Probability of getting a sum which is a multiple of 3 when two fair dice are thrown
The sum of the numbers obtained when two dice are thrown can range from 2 to 12. To find the probability of getting a sum which is a multiple of 3, we need to first identify the possible outcomes that fulfill this condition.

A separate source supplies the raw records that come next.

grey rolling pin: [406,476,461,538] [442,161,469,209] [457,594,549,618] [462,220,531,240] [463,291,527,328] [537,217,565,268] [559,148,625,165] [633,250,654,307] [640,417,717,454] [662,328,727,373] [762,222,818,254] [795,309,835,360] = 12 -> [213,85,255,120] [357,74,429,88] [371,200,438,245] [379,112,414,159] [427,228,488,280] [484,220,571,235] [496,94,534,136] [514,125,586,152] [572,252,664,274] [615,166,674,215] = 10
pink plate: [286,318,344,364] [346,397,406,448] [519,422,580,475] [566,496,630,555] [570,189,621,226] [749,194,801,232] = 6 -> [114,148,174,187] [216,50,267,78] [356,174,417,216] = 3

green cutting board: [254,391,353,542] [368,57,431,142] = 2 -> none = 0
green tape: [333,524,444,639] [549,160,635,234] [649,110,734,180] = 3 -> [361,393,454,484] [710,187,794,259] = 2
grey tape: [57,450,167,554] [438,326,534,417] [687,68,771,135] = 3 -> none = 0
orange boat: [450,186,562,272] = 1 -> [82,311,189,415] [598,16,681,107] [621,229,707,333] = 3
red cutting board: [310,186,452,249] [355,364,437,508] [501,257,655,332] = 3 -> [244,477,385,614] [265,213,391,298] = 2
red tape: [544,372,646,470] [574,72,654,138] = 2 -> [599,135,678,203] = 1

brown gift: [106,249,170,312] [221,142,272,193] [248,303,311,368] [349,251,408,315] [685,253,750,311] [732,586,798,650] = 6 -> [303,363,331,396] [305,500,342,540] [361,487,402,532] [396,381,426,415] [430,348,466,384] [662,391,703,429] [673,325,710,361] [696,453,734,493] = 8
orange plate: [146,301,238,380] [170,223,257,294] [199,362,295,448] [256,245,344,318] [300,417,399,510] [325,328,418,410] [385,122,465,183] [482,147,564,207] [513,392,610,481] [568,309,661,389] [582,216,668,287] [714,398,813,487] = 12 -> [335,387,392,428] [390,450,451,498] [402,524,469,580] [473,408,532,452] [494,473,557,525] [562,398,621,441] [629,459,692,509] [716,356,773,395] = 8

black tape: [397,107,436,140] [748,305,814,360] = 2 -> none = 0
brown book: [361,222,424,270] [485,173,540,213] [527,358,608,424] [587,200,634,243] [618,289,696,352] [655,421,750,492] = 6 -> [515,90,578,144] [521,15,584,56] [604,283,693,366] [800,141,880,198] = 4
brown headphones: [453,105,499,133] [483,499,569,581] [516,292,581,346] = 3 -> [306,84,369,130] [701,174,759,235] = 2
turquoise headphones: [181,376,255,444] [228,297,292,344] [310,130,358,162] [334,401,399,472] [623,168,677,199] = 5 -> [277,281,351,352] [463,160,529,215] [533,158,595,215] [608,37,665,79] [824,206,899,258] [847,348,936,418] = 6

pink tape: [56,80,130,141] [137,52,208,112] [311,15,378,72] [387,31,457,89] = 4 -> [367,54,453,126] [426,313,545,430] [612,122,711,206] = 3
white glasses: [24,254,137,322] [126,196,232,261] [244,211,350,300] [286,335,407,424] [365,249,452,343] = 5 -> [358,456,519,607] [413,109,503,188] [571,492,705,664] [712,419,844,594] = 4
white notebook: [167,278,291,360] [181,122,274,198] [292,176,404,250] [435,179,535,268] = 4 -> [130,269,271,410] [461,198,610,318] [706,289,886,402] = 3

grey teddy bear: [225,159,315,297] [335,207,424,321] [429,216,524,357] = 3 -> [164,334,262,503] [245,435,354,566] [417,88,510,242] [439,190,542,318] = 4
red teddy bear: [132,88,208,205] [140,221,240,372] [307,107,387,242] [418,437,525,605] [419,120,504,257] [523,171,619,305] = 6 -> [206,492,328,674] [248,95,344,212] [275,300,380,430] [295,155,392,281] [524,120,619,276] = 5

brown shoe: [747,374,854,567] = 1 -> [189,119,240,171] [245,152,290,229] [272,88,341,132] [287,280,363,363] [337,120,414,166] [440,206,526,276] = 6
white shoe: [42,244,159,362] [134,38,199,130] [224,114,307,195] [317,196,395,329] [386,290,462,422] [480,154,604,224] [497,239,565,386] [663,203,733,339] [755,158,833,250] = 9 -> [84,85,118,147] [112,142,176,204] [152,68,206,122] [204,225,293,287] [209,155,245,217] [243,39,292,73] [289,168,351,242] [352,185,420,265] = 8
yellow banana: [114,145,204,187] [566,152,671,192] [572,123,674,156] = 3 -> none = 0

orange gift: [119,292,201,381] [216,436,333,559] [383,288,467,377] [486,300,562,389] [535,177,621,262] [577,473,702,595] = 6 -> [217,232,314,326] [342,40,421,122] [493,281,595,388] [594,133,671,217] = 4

Possible outcomes for getting a sum which is a multiple of 3
- The sums which are multiples of 3 are 3, 6, 9, and 12.
- To get a sum of 3, the possible outcomes are (1, 2) and (2, 1).
- To get a sum of 6, the possible outcomes are (1, 5), (2, 4), (3, 3), (4, 2), and (5, 1).
- To get a sum of 9, the possible outcomes are (3, 6), (4, 5), and (5, 4).
- To get a sum of 12, the only possible outcome is (6, 6).

Total possible outcomes
- There are a total of 6 x 6 = 36 possible outcomes when two dice are thrown.

Favorable outcomes
- There are 2 + 5 + 3 + 1 = 11 favorable outcomes for getting a sum which is a multiple of 3.

Calculating the probability
- Probability = Number of favorable outcomes / Total possible outcomes
- Probability = 11 / 36 ≈ 0.3056 or 30.56%
Therefore, the probability of getting a sum which is a multiple of 3 when two fair dice are thrown is approximately 30.56%.